■ Aim of the exercise:
Set down exactly each line of the entries below, beginning at the one that contains "right wrist: (1621, 1225)" and ending at the last, and no others.

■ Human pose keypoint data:
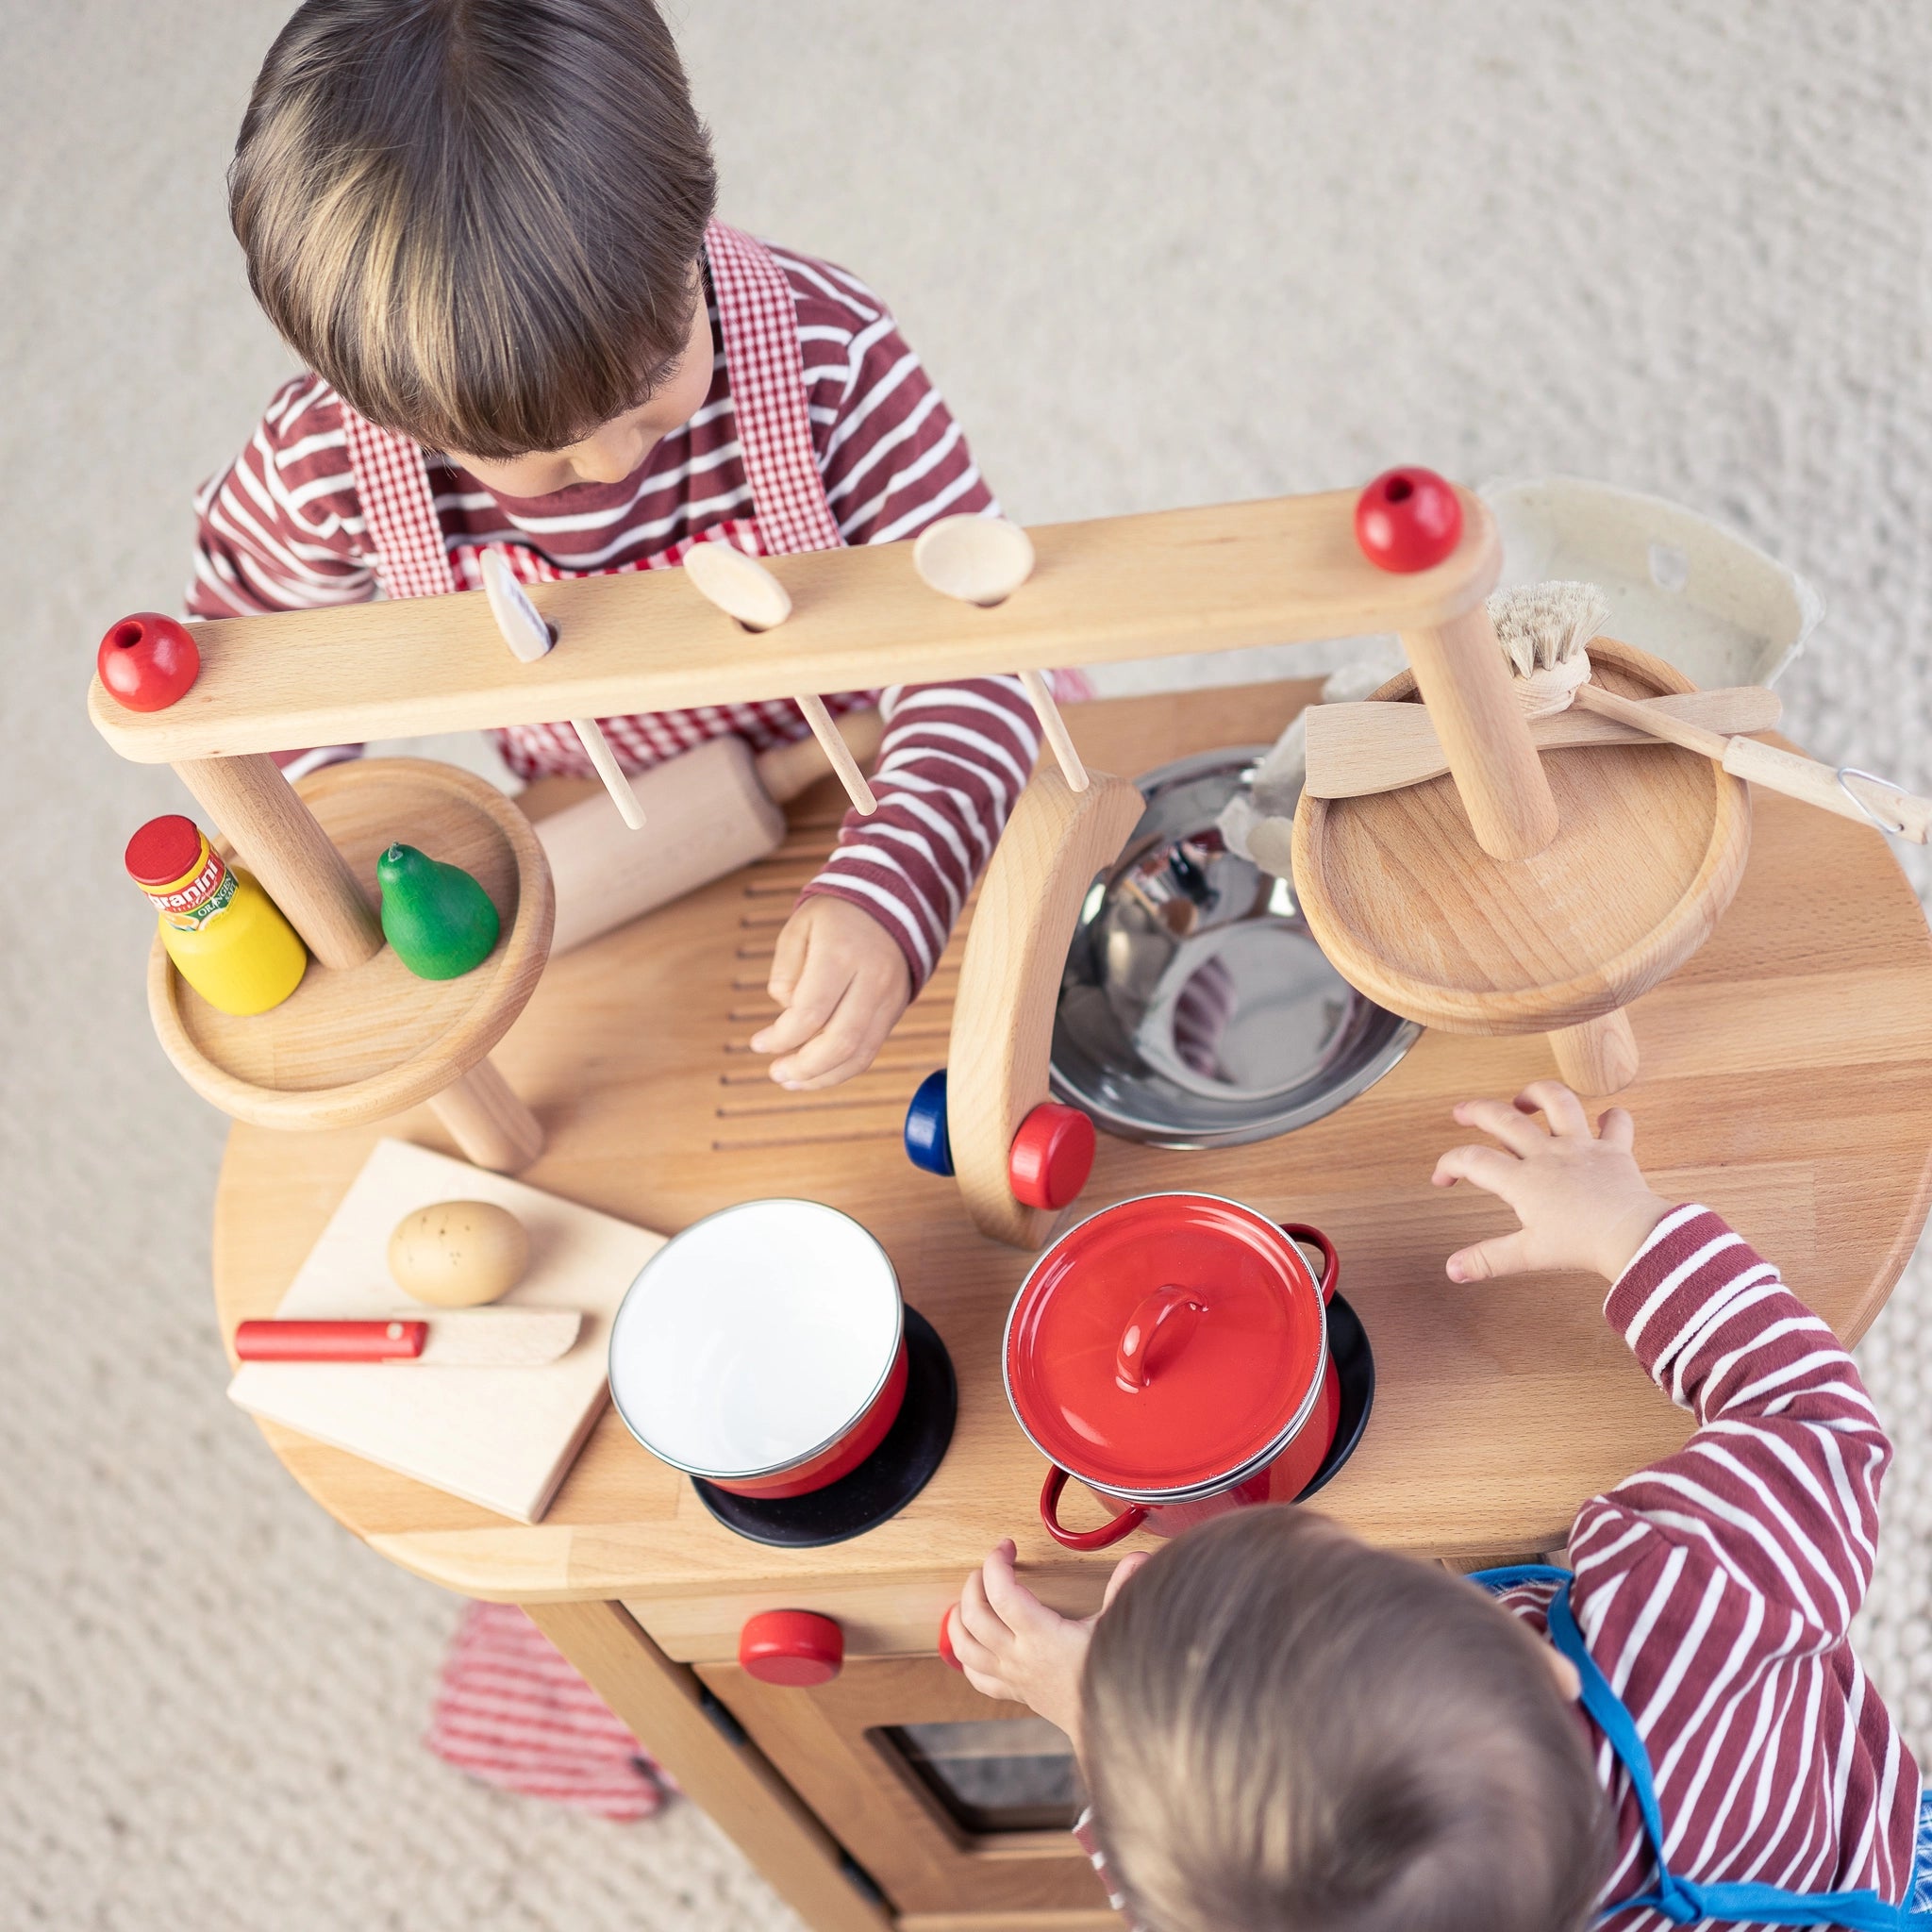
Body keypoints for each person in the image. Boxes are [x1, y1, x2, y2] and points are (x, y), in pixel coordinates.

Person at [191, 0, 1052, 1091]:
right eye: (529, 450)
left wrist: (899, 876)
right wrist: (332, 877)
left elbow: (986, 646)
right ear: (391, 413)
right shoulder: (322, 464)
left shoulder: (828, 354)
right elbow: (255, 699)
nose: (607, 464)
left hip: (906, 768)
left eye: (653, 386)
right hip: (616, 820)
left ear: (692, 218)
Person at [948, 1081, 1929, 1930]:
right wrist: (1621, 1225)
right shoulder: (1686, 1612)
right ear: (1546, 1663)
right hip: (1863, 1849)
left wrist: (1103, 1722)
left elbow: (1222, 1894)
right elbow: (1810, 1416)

■ Solution to the exercise:
right wrist: (1621, 1225)
right shoulder: (1686, 1612)
right ear: (1546, 1663)
right hip: (1863, 1849)
left wrist: (1103, 1722)
left elbow: (1222, 1894)
right elbow: (1810, 1416)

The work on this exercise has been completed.